May Day demonstrations took place in at least 85 cities across the United States. The main demands were for immigration reform, to affirm the rights of “undocumented workers” and grant them citizenship, as part of defending the rights of all workers. Some of the largest actions took place in New York, Chicago and Los Angeles, with thousands taking to the streets. Many signs and banners expressed solidarity with the Bangladeshi garment workers.
In Canada, May Day events were organised in Montreal, Ottawa, Halifax, Toronto, Windsor, Hamilton, Edmonton, Calgary, Vancouver and many other towns. Just a few days prior to May Day, over 50,000 people took part in a mass action in Montreal on April 27, 2013 to oppose the Harper government’s anti-social employment reforms.
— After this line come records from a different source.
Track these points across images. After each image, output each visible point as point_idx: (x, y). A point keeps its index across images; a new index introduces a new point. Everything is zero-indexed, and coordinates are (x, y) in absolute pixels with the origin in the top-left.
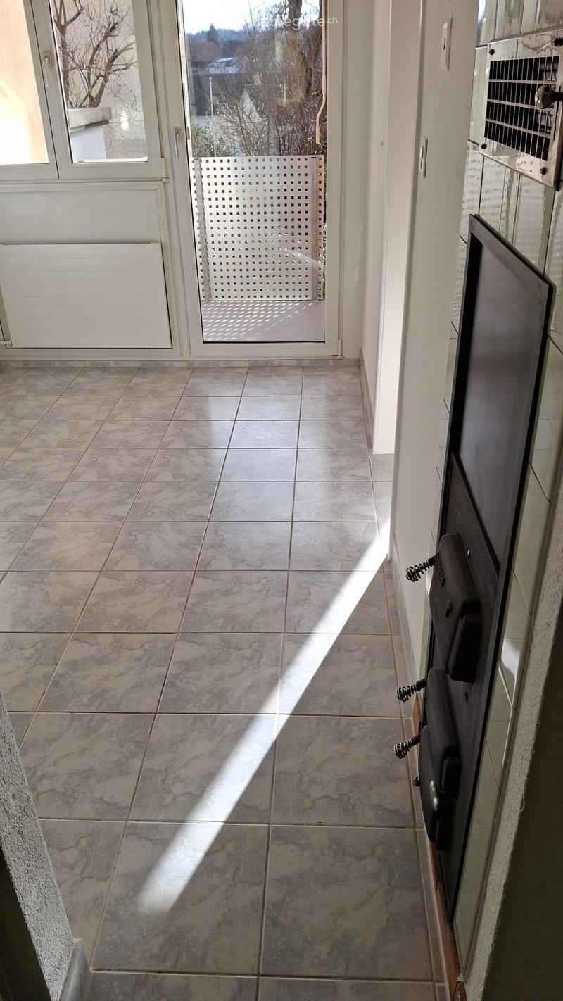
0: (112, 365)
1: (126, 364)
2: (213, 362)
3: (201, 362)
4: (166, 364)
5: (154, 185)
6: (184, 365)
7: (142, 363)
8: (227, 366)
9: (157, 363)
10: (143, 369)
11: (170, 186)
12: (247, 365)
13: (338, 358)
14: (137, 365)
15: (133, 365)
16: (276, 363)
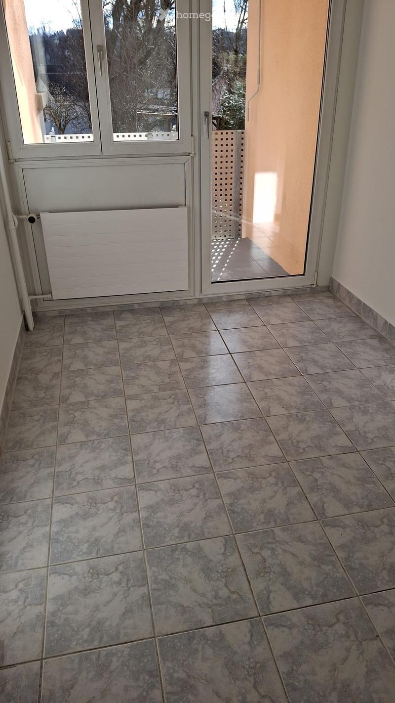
0: (136, 307)
1: (148, 305)
2: (218, 298)
3: (208, 298)
4: (181, 303)
5: (183, 159)
6: (196, 302)
7: (161, 304)
8: (229, 299)
9: (174, 302)
10: (163, 308)
11: (196, 159)
12: (244, 297)
13: (313, 286)
14: (158, 305)
15: (154, 305)
16: (267, 294)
The workers vowed to defend the rights of all, including those who had migrated into Canada from elsewhere, under the slogan “No one is Illegal!” They vowed to uphold the rights of the native peoples of Canada and expressed their solidarity with workers all over the world, including those killed in the workplace in Bangladesh.
A one million-strong May Day march took place in Havana, Cuba, culminating in a rally in Revolution Square. In his address to the rally, Cuban President Rául Castro dedicated the day to the late Venezuelan President Hugo Chávez.
Rallies were organised in more than 80 cities in Spain; the actions vigorously opposed the economic policies which are wrecking the country.
President Nicolás Maduro presided over the May Day activities in Caracas, Venezuela. The minimum wage in Venezuela has been increased by 20% on April 30, 2013, with a further 10 per cent increase in the minimum wage planned for September 2013, and another one in November of 5-10 per cent, indexed on inflation. A new labour law comes into effect on May 7, 2013 which, amongst other things, provides for 25 weeks post-natal maternal leave, for some paternal leave, outlaws unfair dismissal, outlaws sub-contracted or outsourced labour, reduces trial periods to a maximum of one month, re-establishes a retirement bonus and reduces the working week to 40 hours.
At the May Day celebrations in La Paz, the capital of Bolivia, President Evo Morales announced a bill to increase the old age pension and a law to protect mine workers.
May Day demonstrations across Britain were full of banners representing the international unity of the working class. The spirit was one of demonstrating the unity in action of workers and oppressed people to fight for a change in the direction of society, for a genuine alternative where the people are the decision-makers.
In Ireland, workers commemorated the centenary of the historic “1913 Lockout”. They marched in demonstrations holding up ten historic banners featuring images from the 1913 Lockout, a heroic page in the history of the Irish working class.
Millions of people took part in rallies and other May Day events in cities all across Russia. Vigorous May Day demonstrations were held in Berlin and other cities of Germany, while over 10,000 people participated in May Day events in Switzerland. Lively May Day demonstrations and events were organised in Paris and several cities of France.
Over 10,000 workers participated in a march in Lisbon, Portugal, protesting against the attacks on them in the name of “austerity”, which has been imposed on them since a 78-billion-euro bailout agreement was signed with the European Union, the IMF and the European Central Bank in May 2011.
In Istanbul, workers were banned from demonstrating at Taksim square, a traditional rallying point for May Day in the city and they fought back valiantly as riot police fired tear gas and water cannons at them.
May Day in Athens was marked by a general strike to denounce the brutal austerity measures being imposed on the Greek people. Workers took a stand against attempts to divide them on a racist basis -- the slogans on the banner above read: “Greek and foreign workers united” and “Solidarity with the immigrants.”
At least 25 demonstrations took place across South Africa under the slogan, “A united working class for a radical economic transformation.”